When she entered the archives, Celestia was already there, reviewing reports with a serenity that could slice granite. Jianyu followed moments later, all princely grace and shadows.
Li Mei froze halfway through the doorway, torn between admiration and sheer terror.
Celestia didn't glance up. "Deliver the scrolls."
Li Mei obeyed, quietly stacking them beside the throne dais. The silence between mother and son was too sharp, too still—the kind that hums before lightning.

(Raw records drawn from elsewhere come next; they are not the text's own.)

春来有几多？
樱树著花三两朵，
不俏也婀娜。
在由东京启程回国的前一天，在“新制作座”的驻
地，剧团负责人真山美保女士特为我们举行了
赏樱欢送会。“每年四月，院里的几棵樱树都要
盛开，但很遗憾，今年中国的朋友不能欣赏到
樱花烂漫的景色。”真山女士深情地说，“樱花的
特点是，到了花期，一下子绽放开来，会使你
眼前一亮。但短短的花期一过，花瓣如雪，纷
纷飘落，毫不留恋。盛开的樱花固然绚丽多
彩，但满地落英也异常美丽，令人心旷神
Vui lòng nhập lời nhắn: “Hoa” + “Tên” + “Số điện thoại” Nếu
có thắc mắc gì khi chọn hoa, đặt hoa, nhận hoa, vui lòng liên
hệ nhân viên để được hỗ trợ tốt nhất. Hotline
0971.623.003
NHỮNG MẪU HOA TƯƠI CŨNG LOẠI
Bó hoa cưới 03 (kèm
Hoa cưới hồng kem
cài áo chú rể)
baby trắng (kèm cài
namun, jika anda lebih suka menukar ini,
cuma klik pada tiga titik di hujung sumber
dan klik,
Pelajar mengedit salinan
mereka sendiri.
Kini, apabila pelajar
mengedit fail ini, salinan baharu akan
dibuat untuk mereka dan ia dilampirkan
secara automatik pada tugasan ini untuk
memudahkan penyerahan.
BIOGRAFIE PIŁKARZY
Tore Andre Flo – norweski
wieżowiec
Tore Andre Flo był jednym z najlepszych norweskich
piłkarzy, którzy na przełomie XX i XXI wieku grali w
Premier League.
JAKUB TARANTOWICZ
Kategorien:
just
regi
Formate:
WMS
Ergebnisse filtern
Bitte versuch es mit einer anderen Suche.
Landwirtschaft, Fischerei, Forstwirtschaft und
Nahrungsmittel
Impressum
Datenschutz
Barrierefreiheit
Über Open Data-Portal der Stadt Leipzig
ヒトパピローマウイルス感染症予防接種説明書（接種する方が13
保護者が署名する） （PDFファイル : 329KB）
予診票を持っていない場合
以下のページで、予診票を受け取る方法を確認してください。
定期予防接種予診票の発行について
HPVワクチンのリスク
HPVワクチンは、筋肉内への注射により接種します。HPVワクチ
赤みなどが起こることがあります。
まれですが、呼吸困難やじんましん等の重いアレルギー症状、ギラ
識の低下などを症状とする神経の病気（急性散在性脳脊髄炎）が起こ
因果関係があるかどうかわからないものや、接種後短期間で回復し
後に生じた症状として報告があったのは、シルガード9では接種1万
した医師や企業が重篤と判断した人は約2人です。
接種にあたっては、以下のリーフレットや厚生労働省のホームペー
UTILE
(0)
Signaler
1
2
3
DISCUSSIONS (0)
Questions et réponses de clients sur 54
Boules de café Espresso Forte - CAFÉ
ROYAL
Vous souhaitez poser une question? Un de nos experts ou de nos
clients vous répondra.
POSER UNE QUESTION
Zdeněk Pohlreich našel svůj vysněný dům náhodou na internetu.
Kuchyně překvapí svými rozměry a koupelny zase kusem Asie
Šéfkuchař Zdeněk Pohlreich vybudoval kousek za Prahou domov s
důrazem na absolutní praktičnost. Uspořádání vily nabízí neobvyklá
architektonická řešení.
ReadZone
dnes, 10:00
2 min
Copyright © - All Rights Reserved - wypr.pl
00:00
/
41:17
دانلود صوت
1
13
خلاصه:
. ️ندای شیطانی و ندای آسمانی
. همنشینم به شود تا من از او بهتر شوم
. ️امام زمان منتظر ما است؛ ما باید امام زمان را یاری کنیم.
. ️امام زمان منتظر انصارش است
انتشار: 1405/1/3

Jianyu broke it first. "You shield her."
Celestia's pen stopped mid-stroke. "I protect what is useful."
"She's reckless."
"She's alive," Celestia replied. "That's rarer than obedience."
Li Mei contemplated melting into the floor. The System hummed in the back of her skull like a gossiping ghost.
([New Passive Detected: Target of Attention (Legendary). Effect: ???])
Oh no.
The conversation shifted back to politics; Li Mei backed away inch by inch until the corridor swallowed her again.
Only when the doors closed did she exhale. Her pulse was wild, but beneath it—an ember of something else. Not just fear. Not anymore.
She was in the game now.
By nightfall, she stood alone in the moon-silver garden, the plum blossoms trembling in a breeze that smelled faintly of ink and secrets.
The petals drifted around her like falling stars, soft and deadly. She could almost hear the court whispering through the leaves.
Rule #4:Never trust a pretty garden.
Because in the Imperial Palace, beauty was just another kind of trap—
and Li Mei had already stepped inside it.